5. Collaboration and cross-functional teams
Adopting a generative AI-driven process improvement approach involves collaboration across different departments or teams within an organization. It encourages cross-functional teams (including AI specialists and ethical/legal/security advisors) to work together in evaluating, designing, and implementing responsible enterprise generative AI solutions. (Illustration in Figure 1: The AI squad)
6. Human-centered design and feedback loop
Integrating Gen AI should focus on user experience, usability, and task augmentation to accelerate and assist the completion of a user’s desired outcomes (human-in-the-loop). A process improvement mindset involves soliciting feedback from end users right from the design phase till implementation and iterating based on their input to ensure the AI fits seamlessly into workflows.
7. Adaptability and flexibility Organization with Gen AI
Embracing a generative AI-driven process improvement mindset acknowledges the dynamic nature of technology.
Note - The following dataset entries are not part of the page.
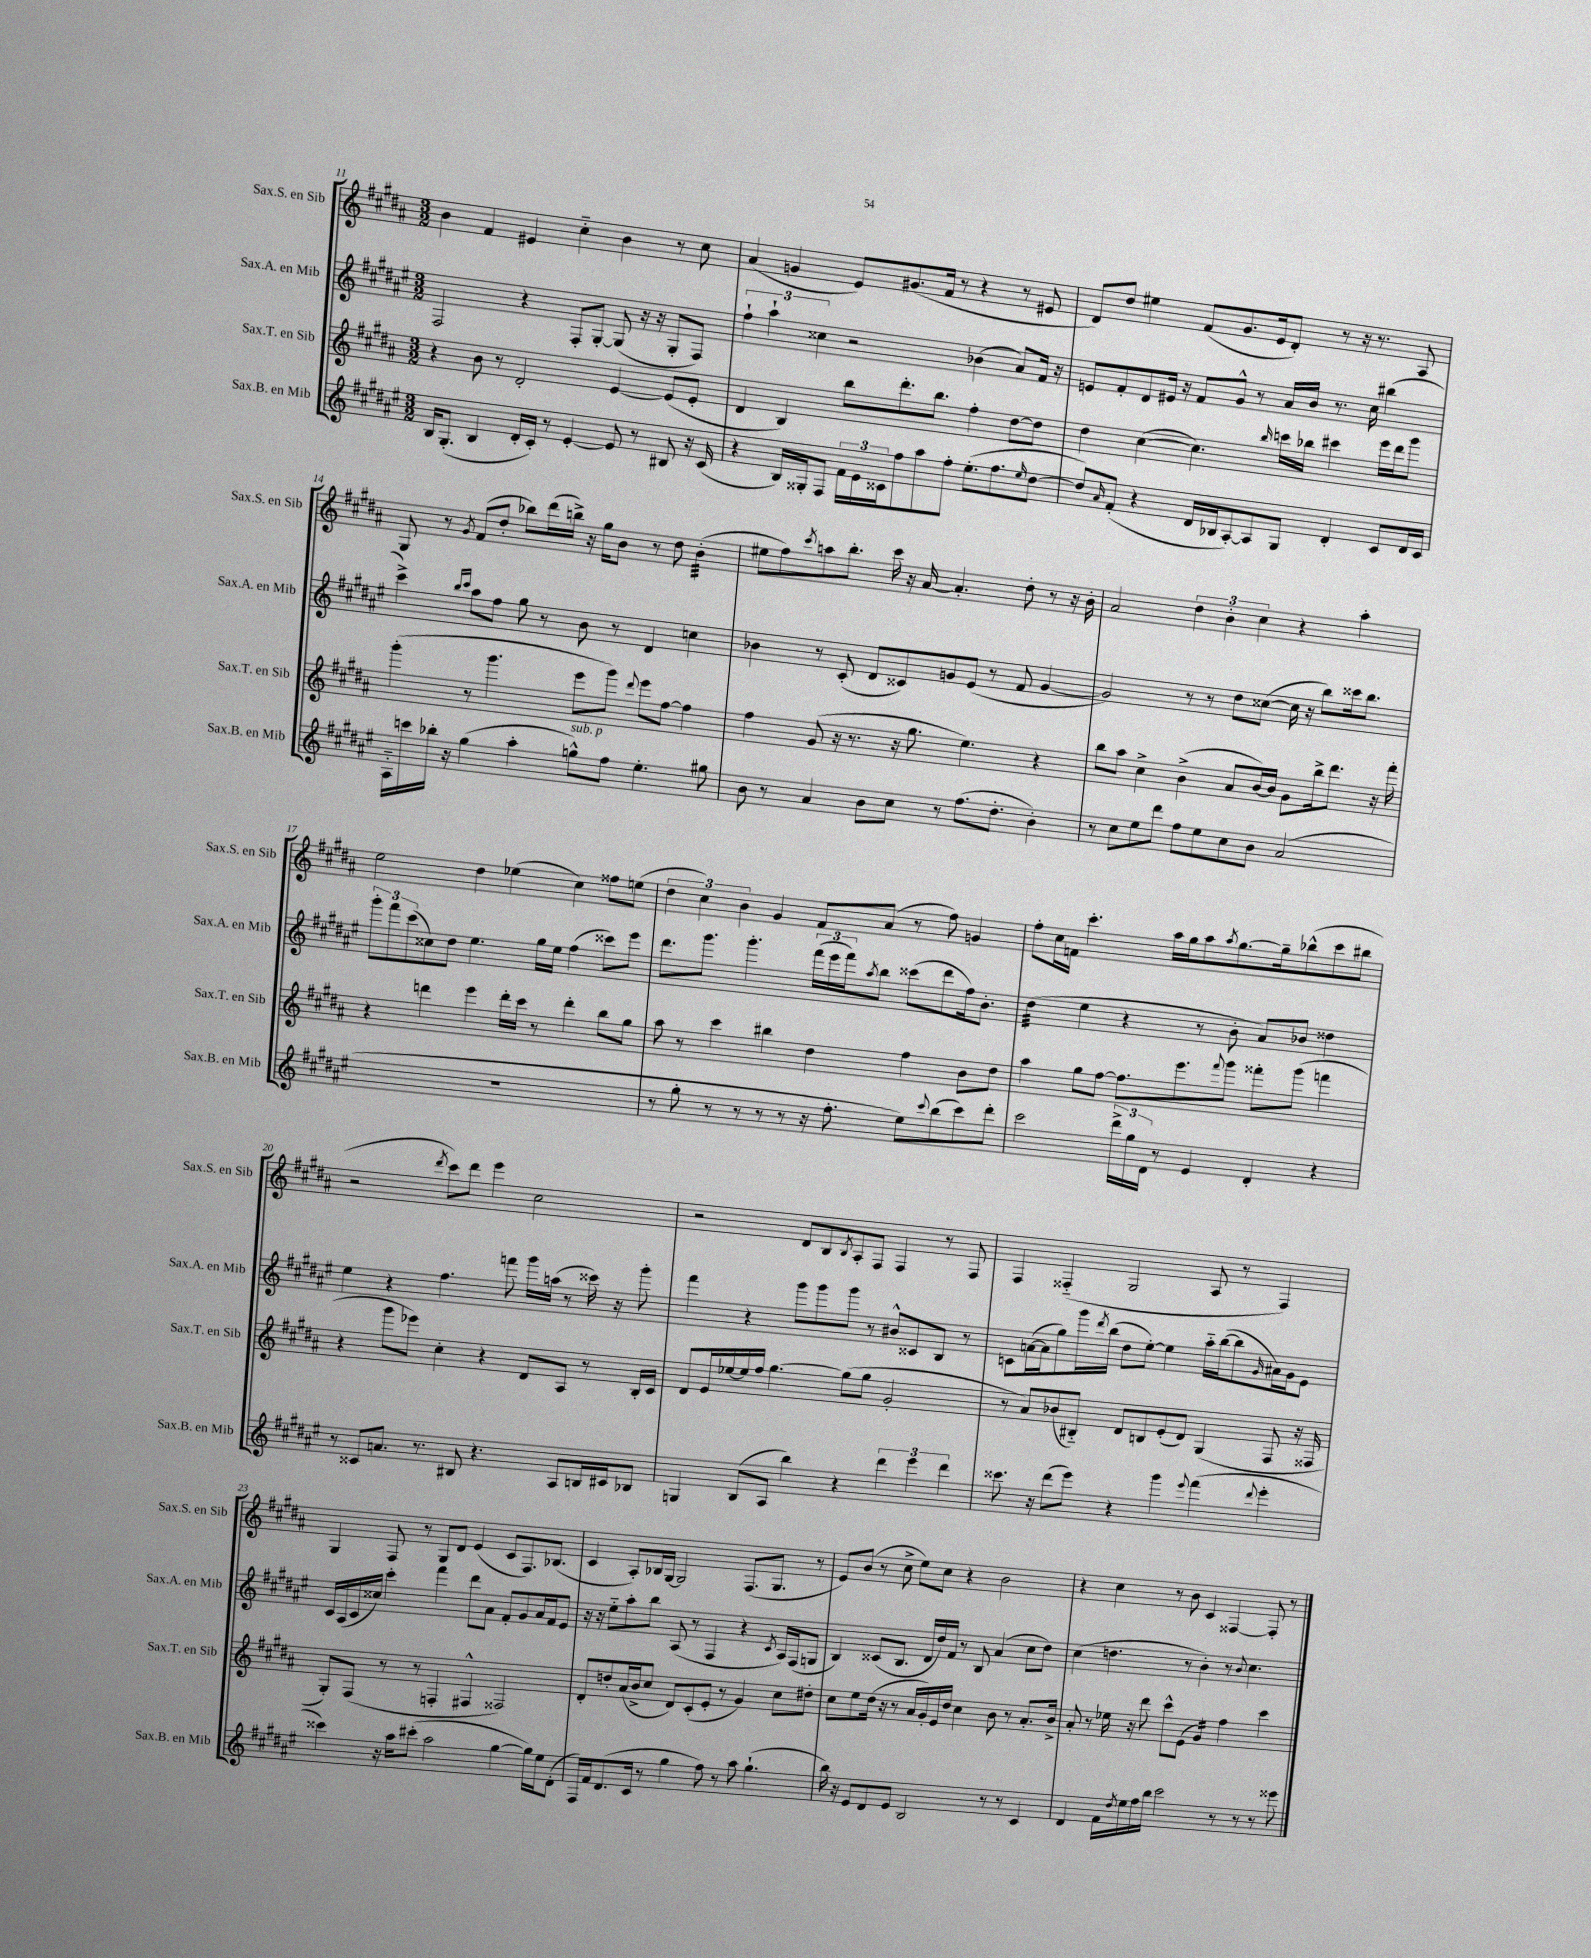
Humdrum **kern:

**kern	**kern	**kern	**kern
*staff4	*staff3	*staff2	*staff1
*clefG2	*clefG2	*clefG2	*clefG2
*k[f#c#g#d#a#e#]	*k[f#c#g#d#a#]	*k[f#c#g#d#a#e#]	*k[f#c#g#d#a#]
*M3/2	*M3/2	*M3/2	*M3/2
16B	4r	2F#	4b
(8.G#'	.	.	.
4B	8b	.	4f#
.	8r	.	.
16d#'	2d#'	4r	4e#
16c#')	.	.	.
8r	.	.	.
[4e#'	.	8F#'	4cc#'~
.	.	[8G#'	.
8e#]	[4e	(8G#]	4b
8r	.	16r	.
.	.	16r	.
8B#	(8e]	8G#'	8r
16r	8e'	8F#)	8cc#
(16c#	.	.	.
=	=	=	=
4r	4d#	6ff#`	(4a#
.	.	6aa#`	.
16B)	4B)	.	4g
16G##'	.	.	.
.	.	6cc##	.
8F#	.	.	.
24f#	8bb	2r	8e)
24e#	.	.	.
24c##	.	.	.
8ff#	8.ddd#'	.	(8.g#
8aa#	.	.	.
.	8.bb	.	16f#
8ff#'	.	.	8r
(8.ee#'	4ff#'	(4b-	4r
8.ff#	.	.	.
.	[8dd#	8a#)	8r
16qqee#	.	.	.
[8dd#	8dd#]	16f#	8e#
.	.	16r	.
=	=	=	=
8dd#])	4dd#	8e	8d#)
16qqa#	.	.	.
(8f#'	.	8f#'	8dd#
4r	([4cc#	8d#	4ee#
.	.	16e#	.
.	.	16r	.
16d#	4.cc#])	8f#	(8f#
16B-	.	.	.
[8A#')	.	8g#^^	8.g#
8A#]	.	8r	.
.	.	.	16e
.	16qqbb	.	.
8G#	16ccc	16a#	8d#')
.	16bb-	16b	.
4d#'	4ccc#	8.r	8r
.	.	.	16r
.	.	16cc#	8.r
8c#	16eee	(4bb#	.
.	16ddd#	.	.
16d#	8ggg#	.	8A#
16c#	.	.	.
=	=	=	=
16A#'~	(4ggg#'	4ccc#^)	8G#
16ccc	.	.	.
16bb-'	.	.	8r
16r	.	.	.
.	.	16qqbb	.
.	.	16qqccc#	8qg#
(4gg#	8r	8aa#	(8f#
.	4.ggg#	8ff#	8dd#'
4aa#'	.	8gg#	8bb-)
.	.	8r	(16ddd#
.	.	.	16bb^)
8gg^^)	8eee	8b	16r
.	.	.	16gg#
8ff#	8ggg#)	8r	8b
.	8qqddd#	.	.
4.ee#'	8eee	4d#	8r
.	[8ff#	.	8dd#
.	4ff#]	4cc	(4b'
8gg#	.	.	.
=	=	=	=
8b	4ff#	4b-	8ee#
8r	.	.	8ff#)
.	.	.	8qccc#
4a#	(8g#	8r	8aa
.	16r	(8c#'	8.bb'
.	8.r	.	.
8b	.	8d#	.
.	.	.	16ccc#
8cc#	16r	8c##)	16r
.	8.gg#	.	[16a#
8r	.	8g	4.a#']
(8.ff#	4.ee)	(8e#	.
.	.	8r	.
8.dd#'	.	.	.
.	.	8f#	8dd#'
4b')	4r	[4g	8r
.	.	.	16r
.	.	.	16b'
=	=	=	=
8r	8bb	2g])	2a#
8cc#	8aa#	.	.
8ee#	4cc#^	.	.
8ddd#	.	.	.
8ff#	(4b^	8r	6dd#
8ee#	.	8r	.
.	.	.	6b'
8cc#	8a#	8dd#	.
.	.	.	6cc#
8b	[16b)	([8cc##	.
.	16b]	.	.
(2a#	8g#	16cc##]	4r
.	.	16r	.
.	16bb^	8bb)	.
.	8.ddd#	.	.
.	.	16ccc##	4aa#'
.	.	8.bb	.
.	16r	.	.
.	16fff#'	.	.
=	=	=	=
1.r	4r	12ggg#'	2ee
.	.	12fff#	.
.	.	(12ccc#	.
.	4ddd	8cc##)	.
.	.	8dd#	.
.	4eee	4.ee#	4dd#
.	16ddd'	.	(4ee-
.	16ccc#	.	.
.	8r	16gg#	.
.	.	16ee#	.
.	4ddd'	(4ff#	4cc#)
.	8bb	8ccc##)	8ff##
.	8gg#	8eee#	(8ee
=	=	=	=
8r	8aa#	8.ddd#	6dd#
8gg#'	8r	.	.
.	.	.	6cc#)
.	.	8.ggg#	.
8r	4ccc#	.	.
.	.	.	6b
8r	.	4.ggg#'	.
8r	4bb#	.	4g#
8r	.	.	.
16r	4dd#	(24fff#	8f#
.	.	24eee#	.
8.ff#'	.	.	.
.	.	24fff#)	.
.	.	8qaa#	.
.	.	8bb	(8a#
8ee#)	4ff#	(8ccc##	8r
8qqccc#	.	.	.
(8bb	.	8ddd#	8ff#)
8ccc#)	8b	16ff#)	4g
.	.	8.b'	.
8ddd#'	8dd#	.	.
=	=	=	=
2ccc#	4aa#	(4dd#	8ff#'
.	.	.	16cc#
.	.	.	16f
.	8gg#	4ee#	4.ccc#'
.	[8ff#	.	.
24ddd#^	8.ff#]	4r	.
24gg#	.	.	.
24d#	.	.	.
8r	.	.	16aa#
.	8.eee	.	16gg#
4e#	.	8r	8aa#
.	8qqfff#	.	8qaa#
.	8ggg#	8b'	[8.gg#
4d#'	8fff##'	8a#)	.
.	.	.	16gg#~]
.	(8ggg#	8b-	(8bb-^^
4r	4fff	4dd##	8ccc#
.	.	.	8bb#
=	=	=	=
8r	4r	4ee#	2r
8c##	.	.	.
8.a	8ggg#	4r	.
.	8eee-)	.	.
8.r	.	.	.
.	.	.	8qddd#
.	4cc#'	4.ff#	8ccc#)
8B#	.	.	8ddd#
4.r	4r	.	4eee
.	.	8fff	.
.	8d#	16ggg#	2cc#
.	.	(16aa	.
8A#	8A#	8r	.
16B	8r	16ccc##)	.
16c#	.	16r	.
8B-	16B'	8ggg#'	.
.	16c#	.	.
=	=	=	=
4G	8d#	4fff#	2r
.	16e	.	.
.	[16ee-	.	.
(8B	16ee-]	4r	.
.	16ff#	.	.
8A#	[4.gg#	.	.
4bb)	.	8ggg#	8d#
.	.	8ggg#	8B
.	.	.	8qB
4r	(8gg#]	8ggg#	8A#'
.	8gg#	8r	8F#
6ddd#	2g#'	8b#^^	4F#
.	.	8c##	.
6eee#	.	.	.
.	.	8B	8r
6ddd#	.	.	.
.	.	8r	8F#
=	=	=	=
8.ccc##	8r	8c	4F#
.	8a#)	([16a	.
16r	.	16a]	.
(8ddd#	(8b-	8gg#)	(4F##'~
8eee#)	8B#'~)	16ggg#	.
.	.	8qddd#	.
.	.	(16bb	.
4r	8d#	8dd#	2G#
.	8B	[8ee#')	.
4ggg#	(8e'	4ee#]	.
.	8d#)	.	.
8qqeee#	.	.	.
(4fff#	(4G#	16aa#'~	8A#
.	.	([16bb	.
.	.	8bb]	8r
8qqddd#	.	16qqg#	.
4eee#'	8F#	16a#)	4F##)
.	.	16g#	.
.	16r	8e#	.
.	16F##	.	.
=	=	=	=
4ccc##)	8G#')	16c#	4G#
.	.	(16A#	.
.	(8F#	16c#	.
.	.	16cc##)	.
16r	8r	4ccc#'	8F#
16aa#	.	.	.
(8ccc#'	8r	.	8r
2aa#	4F'	4fff#	8G#
.	.	.	8d#
.	4F#^^	8ddd#	(4e
.	.	8a#	.
[4gg#	2F##)	8f#'	8c#
.	.	8g#	8.F#)
16gg#])	.	16a#	.
16ee#	.	16f#	(8.B-
(8d#'	.	8e#	.
=	=	=	=
16F#)	8d#'	16r	4c#
16f#	.	16r	.
(8.d#	8dd'	8ee#'~	.
.	(16a#	8aa#'	8A#')
16c#	16b^	.	.
8r	8cc#	8bb	16B-
.	.	.	[16G#
4gg#	8d#)	(8A#	2G#]
.	(8c#'	8r	.
8ff#)	8e'	4F#	.
8r	8r	.	.
8aa#	4g#)	4r	(8.F#
(4.gg#`	.	.	.
.	.	.	8.G#
.	.	8qc#	.
.	8cc#	16A#)	.
.	.	(16F#	.
.	8dd#'	8G	8r
=	=	=	=
16bb)	8cc#	4B)	8e)
16r	.	.	.
8e#	8ee	.	(8b
8d#	(16dd#	(8c##	8r
.	16r	.	.
8e#	8r	8.B	8cc#^
2B	16a#	.	8ee)
.	16g#')	16d#	.
.	16e	16dd#)	8cc#
.	16dd#	16f#	.
.	4cc#	8r	4r
.	.	8B	.
8r	8b	(4a#	2b
8r	8r	.	.
4c#	8.a#'	8cc#	.
.	.	8dd#)	.
.	16b^	.	.
=	=	=	=
4d#	8a#'	(4cc#	4r
.	8r	.	.
16f#	16ee-	4.dd	4cc#
8qdd#	.	.	.
16ee#	16r	.	.
16ff#	8ddd#	.	.
16bb	.	.	.
2ccc#	8ccc#^^	.	8r
.	(8e	8r	8b
.	4g#)	4b')	4c#
8r	4ff#	8r	[4F##
.	.	8qqb	.
8r	.	4.cc#	.
8r	4ccc#	.	8F##']
8eee##	.	.	8r
==	==	==	==
*-	*-	*-	*-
It encourages organizations to be adaptable and flexible, ready to pivot and adjust processes to accommodate evolving AI capabilities and organizational needs.
8. Data-driven decision-making
Gen AI integration needs to be supported by data-driven decision-making. A process improvement mindset involves leveraging AI-generated insights to inform process changes, enabling data-driven optimizations.
9. Training and empowerment
Training and development of employees to ensure seamless engagement with generative AI-driven processes is crucial to the overall success of the organization. A process improvement mindset ensures that the workforce is equipped with the skills and knowledge necessary to leverage AI technologies effectively.
10. Ethical and regulatory compliance
A process improvement mindset encompasses considerations for ethical AI usage and compliance with regulations. It ensures that AI-integrated processes align with ethical standards and legal requirements.As Gen AI evolves and learns from new data, organizations need to adopt a culture of continuous improvement. This involves iterating on processes, experimenting with AI applications, and learning from outcomes to refine strategies over time.In essence, integrating Gen AI into enterprise applications demands a comprehensive review of existing business processes, necessitating adjustments to harness the full potential of AI technologies. It’s not just about incorporating AI into the existing framework but rather reimagining processes to leverage AI’s capabilities effectively while aligning with organizational goals and ethics.